The Northern Territory Land Council and the Northern Territory Labor government have worked together since 2001 on a range of possible amendments to the Aboriginal Land Rights Act to make it more workable. These amendments include measures to streamline the mining application process. They will work with the outcomes of the current review of the Northern Territory Mining Act. How the federal government gaining control of the Senate next year will affect Aboriginal people's rights to their land in the Northern Territory is unclear at present. We do not yet have the government's proposed changes to the Aboriginal Land Rights Act before us, although we know that there has been an agreed document between the Northern Territory government and the northern and central land councils to improve and strengthen that act. Hopefully, the federal government will not listen to the most extremist rhetoric about the land councils and the Aboriginal Land Rights Act and a realistic look at the act will find sensible improvements that can be made with the support of all parties involved. It will also find many achievements of the land councils worth celebrating.

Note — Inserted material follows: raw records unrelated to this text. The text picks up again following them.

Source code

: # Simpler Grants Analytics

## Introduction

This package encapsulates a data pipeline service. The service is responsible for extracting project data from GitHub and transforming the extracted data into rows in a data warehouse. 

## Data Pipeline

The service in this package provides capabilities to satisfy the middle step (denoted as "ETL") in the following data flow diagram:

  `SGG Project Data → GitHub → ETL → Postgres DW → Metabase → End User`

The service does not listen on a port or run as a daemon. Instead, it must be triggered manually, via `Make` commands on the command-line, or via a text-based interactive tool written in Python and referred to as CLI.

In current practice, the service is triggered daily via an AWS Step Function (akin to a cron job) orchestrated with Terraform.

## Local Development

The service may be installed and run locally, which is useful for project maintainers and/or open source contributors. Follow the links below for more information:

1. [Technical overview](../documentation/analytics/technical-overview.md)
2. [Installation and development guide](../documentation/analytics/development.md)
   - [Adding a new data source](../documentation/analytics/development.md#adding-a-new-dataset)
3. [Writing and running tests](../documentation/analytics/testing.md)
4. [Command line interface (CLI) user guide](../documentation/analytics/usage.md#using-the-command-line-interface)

So again I congratulate the Central Land Council on its 30th anniversary and for 30 years of speaking up for people's country and keeping the culture strong. Despite what this government might think, there are Aboriginal organisations out there doing some great work while facing extreme pressure and uncertainties. It seems that, since the election, this government has adopted the attitude of blaming the victim and taken the carrot and stick approach and has not really taken the time to celebrate or even recognise the wonderful achievements occurring with Indigenous people. The Executive Director of Tangentyere Council, Willy Tilmouth said:

Alice Springs is traditional Aboriginal Land. It is Aboriginal country. With the advent of colonisation, we were displaced on to the fringe of society. From that time on, there has been a contest for space—space to live, to strengthen culture and to be Aboriginal. Through the formation of Tangentyere Council, the endeavour to share this space has taken on a united voice in the struggle for equality.

That struggle has continued through the work of the Central Land Council. Tonight I want to convey my tributes to two organisations in the Northern Territory that I believe are doing an outstanding job in standing up for, and protecting and defending the rights of, Aboriginal people, ensuring that they will be there for all time. I congratulate past members and current members who are involved and work with the Tangentyere Council and the Central Land Council in Alice Springs.